Transcribed page contents
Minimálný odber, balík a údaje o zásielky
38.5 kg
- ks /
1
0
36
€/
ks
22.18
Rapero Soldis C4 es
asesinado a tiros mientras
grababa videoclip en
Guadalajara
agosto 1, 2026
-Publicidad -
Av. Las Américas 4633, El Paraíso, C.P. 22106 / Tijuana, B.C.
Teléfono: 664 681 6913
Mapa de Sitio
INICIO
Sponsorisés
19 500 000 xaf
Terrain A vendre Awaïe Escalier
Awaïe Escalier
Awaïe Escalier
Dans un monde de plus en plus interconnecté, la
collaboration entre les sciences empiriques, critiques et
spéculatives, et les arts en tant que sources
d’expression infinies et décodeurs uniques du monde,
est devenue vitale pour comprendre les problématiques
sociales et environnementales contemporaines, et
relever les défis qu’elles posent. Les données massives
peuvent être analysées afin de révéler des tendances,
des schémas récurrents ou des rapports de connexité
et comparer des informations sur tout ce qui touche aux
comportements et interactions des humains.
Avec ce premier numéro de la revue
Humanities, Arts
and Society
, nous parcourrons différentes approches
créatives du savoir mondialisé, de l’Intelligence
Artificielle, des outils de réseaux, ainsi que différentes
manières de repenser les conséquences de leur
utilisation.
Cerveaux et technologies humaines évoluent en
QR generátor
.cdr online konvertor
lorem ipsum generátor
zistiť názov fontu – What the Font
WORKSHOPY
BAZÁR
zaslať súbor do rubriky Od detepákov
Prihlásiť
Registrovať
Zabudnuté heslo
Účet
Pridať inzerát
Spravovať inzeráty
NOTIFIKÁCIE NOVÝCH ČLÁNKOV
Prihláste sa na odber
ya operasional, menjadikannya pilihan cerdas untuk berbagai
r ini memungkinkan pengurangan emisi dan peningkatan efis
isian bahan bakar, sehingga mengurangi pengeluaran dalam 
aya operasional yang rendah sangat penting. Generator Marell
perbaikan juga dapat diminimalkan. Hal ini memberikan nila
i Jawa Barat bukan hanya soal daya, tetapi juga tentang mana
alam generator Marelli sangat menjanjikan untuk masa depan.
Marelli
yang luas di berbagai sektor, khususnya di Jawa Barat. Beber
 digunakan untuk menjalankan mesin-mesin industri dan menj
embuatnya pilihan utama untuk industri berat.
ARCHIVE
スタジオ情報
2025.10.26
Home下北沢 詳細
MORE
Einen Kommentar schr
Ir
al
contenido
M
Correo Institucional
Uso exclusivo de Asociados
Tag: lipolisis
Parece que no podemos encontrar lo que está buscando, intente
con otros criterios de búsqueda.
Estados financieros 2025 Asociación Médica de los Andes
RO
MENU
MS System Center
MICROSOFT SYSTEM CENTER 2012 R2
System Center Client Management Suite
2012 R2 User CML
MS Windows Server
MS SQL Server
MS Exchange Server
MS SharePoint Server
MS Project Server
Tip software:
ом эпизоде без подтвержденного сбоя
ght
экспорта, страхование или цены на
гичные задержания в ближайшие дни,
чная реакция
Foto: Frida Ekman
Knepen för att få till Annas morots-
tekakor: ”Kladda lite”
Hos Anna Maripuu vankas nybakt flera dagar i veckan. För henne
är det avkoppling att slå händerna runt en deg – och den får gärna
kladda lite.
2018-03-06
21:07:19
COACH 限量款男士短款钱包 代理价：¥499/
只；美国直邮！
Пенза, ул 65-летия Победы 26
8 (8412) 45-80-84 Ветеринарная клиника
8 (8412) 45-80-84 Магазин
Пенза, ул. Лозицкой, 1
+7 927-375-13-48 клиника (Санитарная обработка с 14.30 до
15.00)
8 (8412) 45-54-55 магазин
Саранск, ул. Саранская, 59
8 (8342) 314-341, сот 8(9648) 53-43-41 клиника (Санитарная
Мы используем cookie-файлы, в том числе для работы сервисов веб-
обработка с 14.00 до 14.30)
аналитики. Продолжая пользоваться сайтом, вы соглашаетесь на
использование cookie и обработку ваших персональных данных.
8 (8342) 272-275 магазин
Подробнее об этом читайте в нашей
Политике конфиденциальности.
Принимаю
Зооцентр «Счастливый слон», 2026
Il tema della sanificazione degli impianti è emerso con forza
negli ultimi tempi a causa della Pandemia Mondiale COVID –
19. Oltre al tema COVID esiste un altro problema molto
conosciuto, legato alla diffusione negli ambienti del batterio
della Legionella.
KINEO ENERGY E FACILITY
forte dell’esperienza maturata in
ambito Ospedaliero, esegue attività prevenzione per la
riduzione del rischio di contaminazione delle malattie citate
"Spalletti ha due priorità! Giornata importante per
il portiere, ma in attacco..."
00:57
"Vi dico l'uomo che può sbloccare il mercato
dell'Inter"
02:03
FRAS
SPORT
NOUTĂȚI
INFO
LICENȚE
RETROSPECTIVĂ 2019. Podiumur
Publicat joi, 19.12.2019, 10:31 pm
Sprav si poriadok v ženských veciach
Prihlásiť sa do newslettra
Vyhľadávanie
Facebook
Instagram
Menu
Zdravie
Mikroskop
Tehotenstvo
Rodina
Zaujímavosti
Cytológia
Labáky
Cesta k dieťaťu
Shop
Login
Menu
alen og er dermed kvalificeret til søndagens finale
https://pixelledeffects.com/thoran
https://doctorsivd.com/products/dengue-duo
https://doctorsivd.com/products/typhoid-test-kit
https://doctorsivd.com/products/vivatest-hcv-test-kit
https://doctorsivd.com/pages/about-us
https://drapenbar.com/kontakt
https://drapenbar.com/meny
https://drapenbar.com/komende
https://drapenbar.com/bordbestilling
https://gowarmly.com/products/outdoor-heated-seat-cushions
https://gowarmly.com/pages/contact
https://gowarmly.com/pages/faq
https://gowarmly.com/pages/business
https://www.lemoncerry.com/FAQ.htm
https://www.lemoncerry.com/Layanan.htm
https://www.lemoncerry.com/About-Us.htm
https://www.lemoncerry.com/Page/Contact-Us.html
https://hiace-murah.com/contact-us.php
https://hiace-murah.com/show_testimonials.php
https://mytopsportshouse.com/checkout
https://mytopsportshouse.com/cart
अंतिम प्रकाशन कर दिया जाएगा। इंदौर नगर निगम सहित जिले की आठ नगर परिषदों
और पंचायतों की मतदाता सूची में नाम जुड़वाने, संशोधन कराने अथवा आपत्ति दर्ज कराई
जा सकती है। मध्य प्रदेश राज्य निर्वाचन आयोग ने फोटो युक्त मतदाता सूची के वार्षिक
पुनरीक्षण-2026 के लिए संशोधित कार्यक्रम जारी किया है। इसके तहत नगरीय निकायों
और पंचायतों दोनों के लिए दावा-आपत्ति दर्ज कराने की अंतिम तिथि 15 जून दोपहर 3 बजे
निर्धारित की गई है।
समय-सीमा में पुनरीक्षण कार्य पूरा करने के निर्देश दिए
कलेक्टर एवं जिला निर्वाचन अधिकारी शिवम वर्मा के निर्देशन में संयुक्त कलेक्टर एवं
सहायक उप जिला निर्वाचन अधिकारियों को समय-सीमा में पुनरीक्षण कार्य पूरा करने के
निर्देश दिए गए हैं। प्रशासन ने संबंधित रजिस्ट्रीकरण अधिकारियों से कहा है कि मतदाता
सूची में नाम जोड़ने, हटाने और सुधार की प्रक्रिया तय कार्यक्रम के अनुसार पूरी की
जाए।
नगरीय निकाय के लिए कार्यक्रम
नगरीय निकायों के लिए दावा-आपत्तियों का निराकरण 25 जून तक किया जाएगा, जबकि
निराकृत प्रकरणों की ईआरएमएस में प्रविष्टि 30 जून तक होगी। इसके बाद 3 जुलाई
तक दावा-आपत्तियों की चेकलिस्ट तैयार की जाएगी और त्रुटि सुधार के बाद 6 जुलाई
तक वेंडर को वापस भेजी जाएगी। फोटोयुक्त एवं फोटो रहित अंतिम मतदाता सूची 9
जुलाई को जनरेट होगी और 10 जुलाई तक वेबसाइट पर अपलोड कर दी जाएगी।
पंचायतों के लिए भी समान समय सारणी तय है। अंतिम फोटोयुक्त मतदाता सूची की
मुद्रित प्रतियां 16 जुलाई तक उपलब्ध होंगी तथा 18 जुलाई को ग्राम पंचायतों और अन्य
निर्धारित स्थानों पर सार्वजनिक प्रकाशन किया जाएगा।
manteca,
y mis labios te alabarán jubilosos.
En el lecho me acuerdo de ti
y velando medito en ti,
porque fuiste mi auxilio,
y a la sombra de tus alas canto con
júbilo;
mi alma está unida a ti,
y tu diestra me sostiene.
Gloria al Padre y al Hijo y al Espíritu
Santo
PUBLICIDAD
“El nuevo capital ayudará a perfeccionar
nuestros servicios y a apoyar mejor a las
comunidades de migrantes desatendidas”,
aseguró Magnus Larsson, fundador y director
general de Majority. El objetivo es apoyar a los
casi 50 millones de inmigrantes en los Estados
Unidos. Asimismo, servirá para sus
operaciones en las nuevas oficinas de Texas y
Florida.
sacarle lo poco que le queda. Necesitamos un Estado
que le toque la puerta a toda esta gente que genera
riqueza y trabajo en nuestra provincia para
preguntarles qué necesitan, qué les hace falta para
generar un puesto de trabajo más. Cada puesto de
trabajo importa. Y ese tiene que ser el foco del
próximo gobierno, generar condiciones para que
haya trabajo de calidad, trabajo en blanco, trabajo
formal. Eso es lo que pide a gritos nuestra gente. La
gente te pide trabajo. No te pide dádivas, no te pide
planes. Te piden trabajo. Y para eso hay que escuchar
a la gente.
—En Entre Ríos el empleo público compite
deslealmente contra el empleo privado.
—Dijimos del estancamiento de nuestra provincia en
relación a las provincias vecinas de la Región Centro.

* _What needs to be done_
Only a number is wanted here: how many lines in the entries contain the word "клиника"?

* _Final answer_
3